• _Task details_: Give back exactly the lines from the beginning of the listing below to the line holding "20: (359, 47)", both ends included; the pictures stay out.

• _The records_:
>>>>
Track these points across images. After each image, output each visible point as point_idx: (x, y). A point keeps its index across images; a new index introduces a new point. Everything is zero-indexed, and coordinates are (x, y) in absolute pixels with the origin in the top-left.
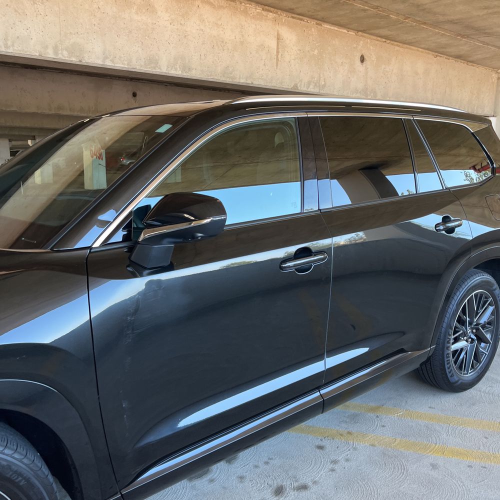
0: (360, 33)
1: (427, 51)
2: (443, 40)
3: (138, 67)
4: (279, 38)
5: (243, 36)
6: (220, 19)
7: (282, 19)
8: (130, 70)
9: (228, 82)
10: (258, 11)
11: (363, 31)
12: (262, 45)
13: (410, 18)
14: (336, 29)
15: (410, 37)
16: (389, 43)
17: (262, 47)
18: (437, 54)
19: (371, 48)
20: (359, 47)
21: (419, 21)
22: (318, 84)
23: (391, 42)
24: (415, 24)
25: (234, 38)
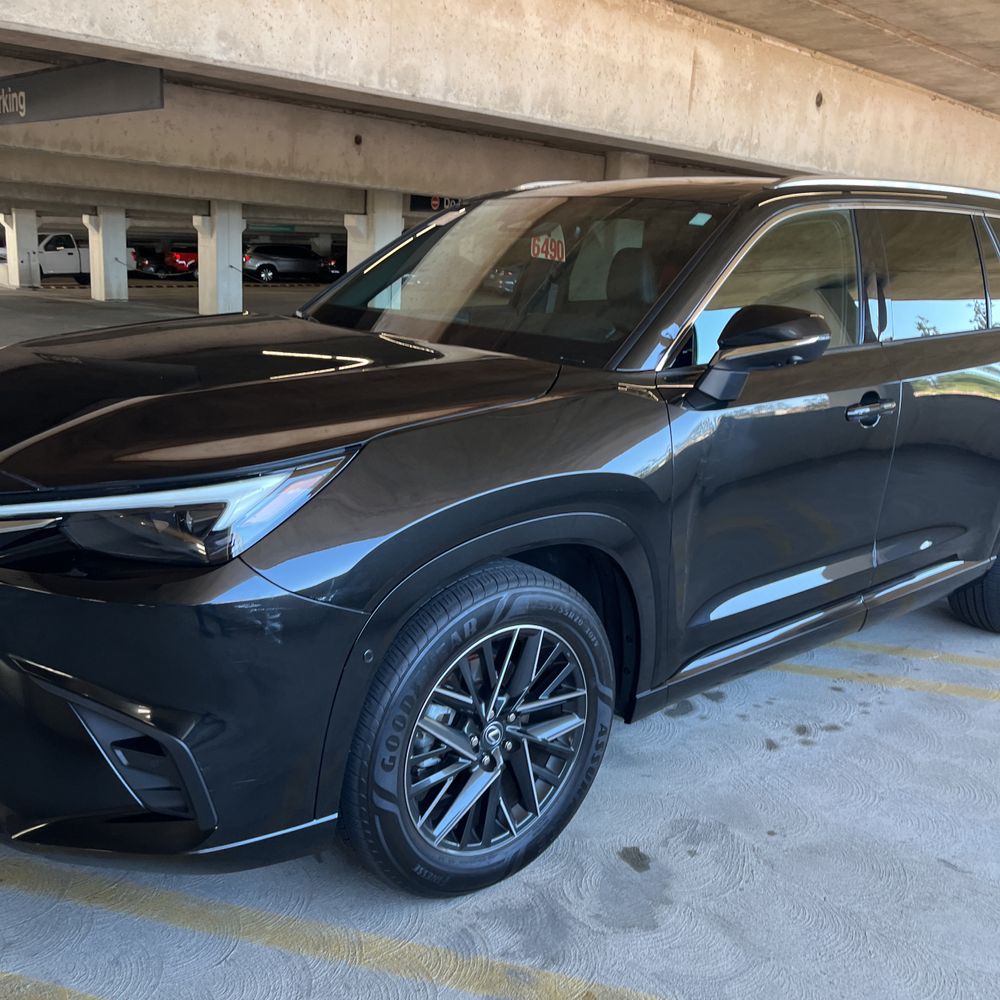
0: (819, 53)
1: (920, 88)
2: (957, 73)
3: (491, 107)
4: (696, 61)
5: (643, 56)
6: (613, 27)
7: (703, 28)
8: (479, 111)
9: (616, 136)
10: (669, 13)
11: (826, 51)
12: (671, 73)
13: (915, 35)
14: (782, 46)
15: (900, 65)
16: (862, 73)
17: (670, 75)
18: (935, 94)
19: (835, 80)
20: (816, 79)
21: (928, 41)
22: (747, 144)
23: (866, 71)
24: (920, 44)
25: (630, 59)
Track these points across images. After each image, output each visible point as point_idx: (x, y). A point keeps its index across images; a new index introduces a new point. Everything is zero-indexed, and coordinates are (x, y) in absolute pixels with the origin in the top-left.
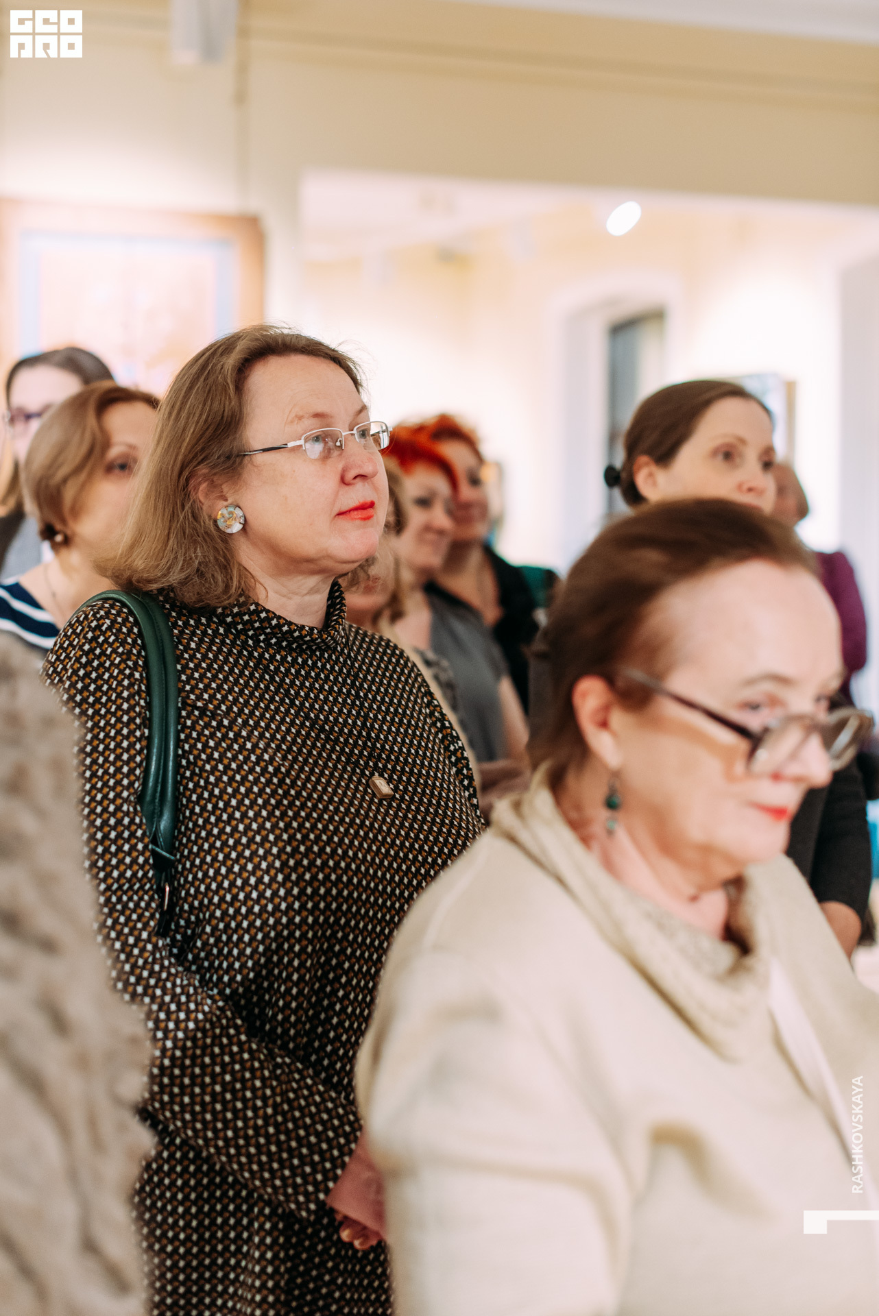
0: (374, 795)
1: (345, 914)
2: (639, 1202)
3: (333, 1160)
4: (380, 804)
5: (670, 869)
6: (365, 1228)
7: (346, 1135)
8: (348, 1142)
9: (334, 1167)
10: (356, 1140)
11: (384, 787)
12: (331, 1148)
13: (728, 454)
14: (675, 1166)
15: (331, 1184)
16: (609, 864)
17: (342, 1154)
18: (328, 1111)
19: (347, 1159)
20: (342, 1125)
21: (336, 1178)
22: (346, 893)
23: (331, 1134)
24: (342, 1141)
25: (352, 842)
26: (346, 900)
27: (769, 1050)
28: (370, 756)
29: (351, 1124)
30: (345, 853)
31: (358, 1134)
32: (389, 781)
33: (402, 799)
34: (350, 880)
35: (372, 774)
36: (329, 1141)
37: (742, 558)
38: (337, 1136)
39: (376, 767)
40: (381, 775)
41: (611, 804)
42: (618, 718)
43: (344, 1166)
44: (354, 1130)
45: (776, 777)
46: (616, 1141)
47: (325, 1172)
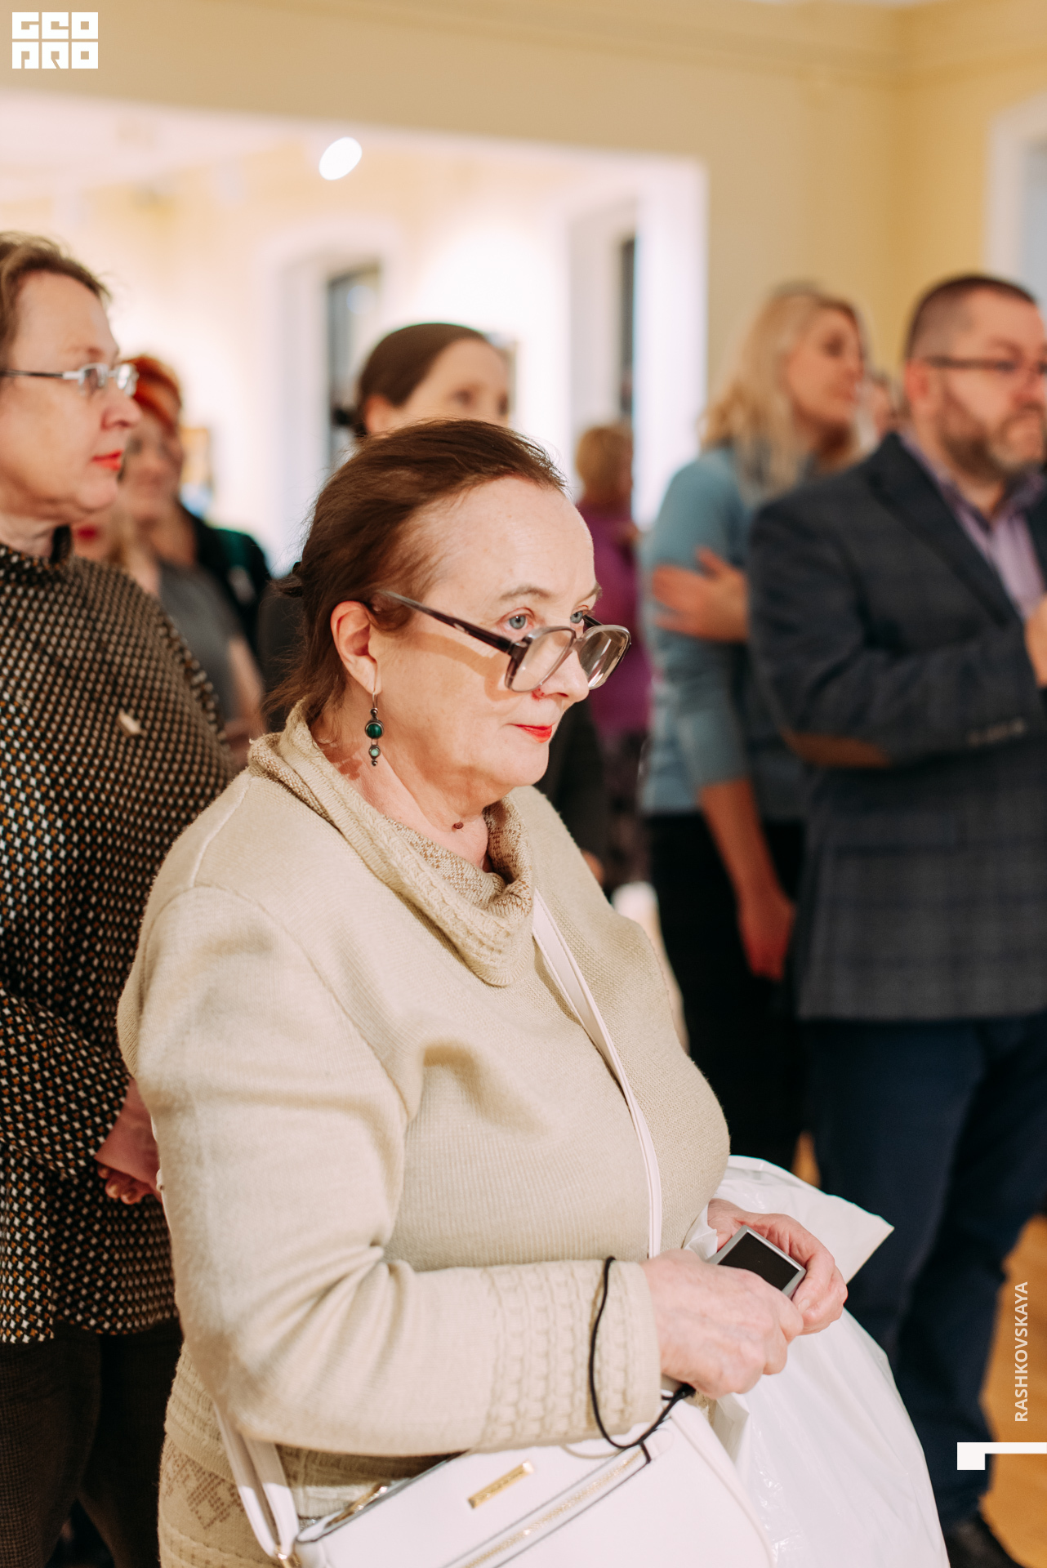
0: (120, 734)
1: (99, 862)
2: (412, 1126)
3: (103, 1114)
4: (127, 744)
5: (433, 794)
6: (133, 1180)
7: (114, 1089)
8: (117, 1096)
9: (105, 1122)
10: (125, 1094)
11: (130, 724)
12: (100, 1103)
13: (465, 396)
14: (448, 1085)
15: (101, 1139)
16: (370, 795)
17: (112, 1108)
18: (95, 1065)
19: (117, 1113)
20: (110, 1079)
21: (106, 1133)
22: (100, 840)
23: (100, 1088)
24: (111, 1095)
25: (103, 786)
26: (100, 847)
27: (533, 976)
28: (113, 693)
29: (117, 1078)
30: (97, 797)
31: (126, 1088)
32: (136, 717)
33: (150, 738)
34: (104, 826)
35: (116, 714)
36: (98, 1095)
37: (498, 474)
38: (106, 1090)
39: (119, 705)
40: (126, 711)
41: (373, 732)
42: (378, 643)
43: (114, 1120)
44: (122, 1085)
45: (537, 694)
46: (389, 1069)
47: (95, 1127)
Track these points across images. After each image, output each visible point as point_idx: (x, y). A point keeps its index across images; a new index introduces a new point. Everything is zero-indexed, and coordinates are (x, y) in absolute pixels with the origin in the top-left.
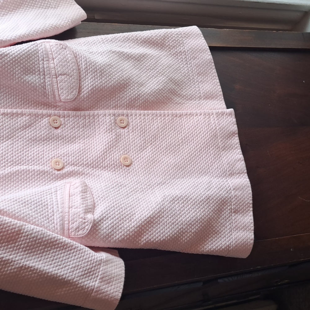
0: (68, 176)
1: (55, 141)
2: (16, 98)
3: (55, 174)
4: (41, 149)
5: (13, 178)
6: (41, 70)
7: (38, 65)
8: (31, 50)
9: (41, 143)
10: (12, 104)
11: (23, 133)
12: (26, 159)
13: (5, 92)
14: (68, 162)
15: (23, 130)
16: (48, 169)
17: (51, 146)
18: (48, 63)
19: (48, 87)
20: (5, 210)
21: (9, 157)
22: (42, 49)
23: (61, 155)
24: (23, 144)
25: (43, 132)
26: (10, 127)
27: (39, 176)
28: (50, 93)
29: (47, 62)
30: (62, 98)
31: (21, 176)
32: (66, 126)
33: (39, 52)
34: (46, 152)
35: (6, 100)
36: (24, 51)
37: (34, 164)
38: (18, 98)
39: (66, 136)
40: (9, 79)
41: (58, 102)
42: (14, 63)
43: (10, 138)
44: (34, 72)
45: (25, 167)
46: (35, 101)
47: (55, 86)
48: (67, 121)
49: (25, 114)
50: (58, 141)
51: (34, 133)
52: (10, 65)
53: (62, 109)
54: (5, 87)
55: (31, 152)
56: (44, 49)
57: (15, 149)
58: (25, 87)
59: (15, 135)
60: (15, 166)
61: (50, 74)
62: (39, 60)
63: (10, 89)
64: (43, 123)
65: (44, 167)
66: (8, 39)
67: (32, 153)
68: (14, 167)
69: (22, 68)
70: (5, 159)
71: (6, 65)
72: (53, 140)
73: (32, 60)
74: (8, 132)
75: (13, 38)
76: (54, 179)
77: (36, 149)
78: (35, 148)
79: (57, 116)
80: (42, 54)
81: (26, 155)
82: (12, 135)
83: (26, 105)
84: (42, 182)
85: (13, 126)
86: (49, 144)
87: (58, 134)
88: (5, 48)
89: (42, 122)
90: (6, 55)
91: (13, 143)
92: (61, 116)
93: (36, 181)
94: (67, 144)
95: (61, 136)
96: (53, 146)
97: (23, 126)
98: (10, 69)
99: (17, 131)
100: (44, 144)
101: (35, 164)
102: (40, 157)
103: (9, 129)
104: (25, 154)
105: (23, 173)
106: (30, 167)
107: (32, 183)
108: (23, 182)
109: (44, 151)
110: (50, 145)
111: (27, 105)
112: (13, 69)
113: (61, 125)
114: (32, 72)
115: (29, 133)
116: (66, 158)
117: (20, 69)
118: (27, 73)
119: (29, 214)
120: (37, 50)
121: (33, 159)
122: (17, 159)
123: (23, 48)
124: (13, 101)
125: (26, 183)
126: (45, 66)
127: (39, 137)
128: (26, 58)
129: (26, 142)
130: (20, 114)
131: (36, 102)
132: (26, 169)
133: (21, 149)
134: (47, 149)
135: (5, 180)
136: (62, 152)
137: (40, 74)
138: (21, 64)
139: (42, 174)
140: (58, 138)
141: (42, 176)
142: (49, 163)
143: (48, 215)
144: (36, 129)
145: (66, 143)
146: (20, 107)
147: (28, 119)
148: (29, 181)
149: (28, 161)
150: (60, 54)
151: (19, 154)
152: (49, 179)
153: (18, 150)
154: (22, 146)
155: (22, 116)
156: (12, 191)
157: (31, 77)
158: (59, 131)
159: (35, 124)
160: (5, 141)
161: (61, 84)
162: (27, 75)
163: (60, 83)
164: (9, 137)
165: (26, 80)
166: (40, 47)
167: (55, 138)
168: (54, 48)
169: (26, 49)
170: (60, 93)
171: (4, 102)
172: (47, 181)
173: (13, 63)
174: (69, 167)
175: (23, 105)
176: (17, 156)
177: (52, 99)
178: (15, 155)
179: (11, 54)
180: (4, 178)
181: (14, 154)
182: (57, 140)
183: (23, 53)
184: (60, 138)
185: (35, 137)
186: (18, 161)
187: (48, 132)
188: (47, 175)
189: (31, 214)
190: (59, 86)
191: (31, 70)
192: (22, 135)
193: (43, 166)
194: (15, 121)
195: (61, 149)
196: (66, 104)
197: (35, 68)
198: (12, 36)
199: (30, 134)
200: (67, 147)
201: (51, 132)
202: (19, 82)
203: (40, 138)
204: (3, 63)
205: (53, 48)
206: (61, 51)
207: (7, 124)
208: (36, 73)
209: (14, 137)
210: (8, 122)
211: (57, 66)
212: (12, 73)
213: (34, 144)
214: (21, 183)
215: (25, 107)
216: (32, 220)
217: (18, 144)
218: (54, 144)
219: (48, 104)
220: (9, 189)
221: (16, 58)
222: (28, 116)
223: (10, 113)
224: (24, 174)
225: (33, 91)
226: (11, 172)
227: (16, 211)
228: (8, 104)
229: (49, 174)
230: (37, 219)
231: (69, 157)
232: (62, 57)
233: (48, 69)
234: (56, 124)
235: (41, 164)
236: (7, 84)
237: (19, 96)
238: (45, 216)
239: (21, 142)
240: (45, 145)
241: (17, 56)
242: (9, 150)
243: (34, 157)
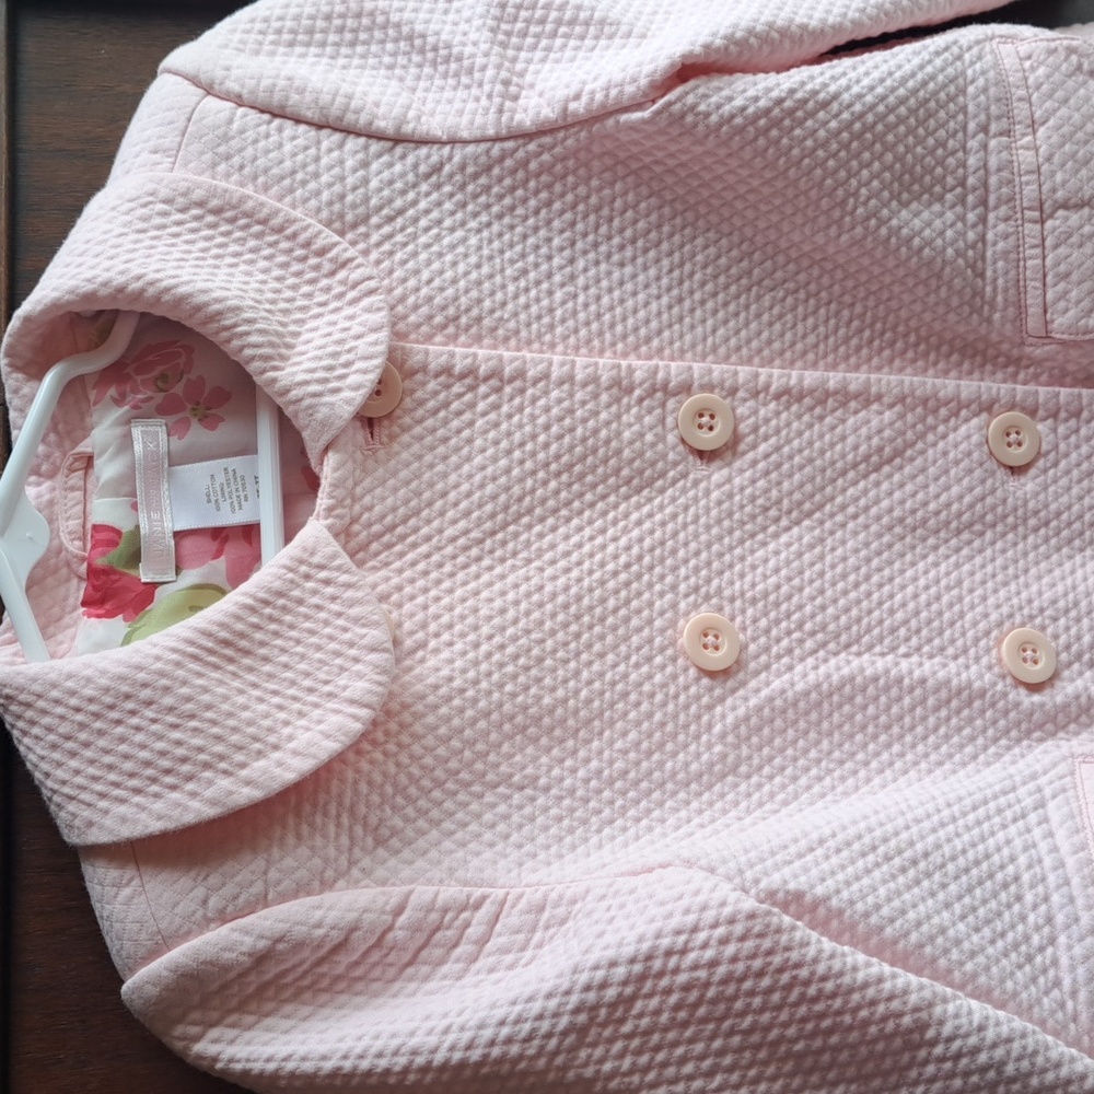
<<<<
• _Solution below_:
Track these points across images. After each image, output each visible point as point_idx: (x, y). A point keeps its index across images; a new index introduces a new point. Everything is zero-indexed, and coordinates are (x, y) in absolute pixels with the origin in the top-left.
0: (360, 33)
1: (427, 51)
2: (443, 40)
3: (138, 67)
4: (279, 38)
5: (243, 36)
6: (220, 19)
7: (282, 19)
8: (130, 70)
9: (228, 82)
10: (258, 11)
11: (363, 31)
12: (262, 45)
13: (410, 18)
14: (336, 29)
15: (410, 37)
16: (389, 43)
17: (262, 47)
18: (437, 54)
19: (371, 48)
20: (359, 47)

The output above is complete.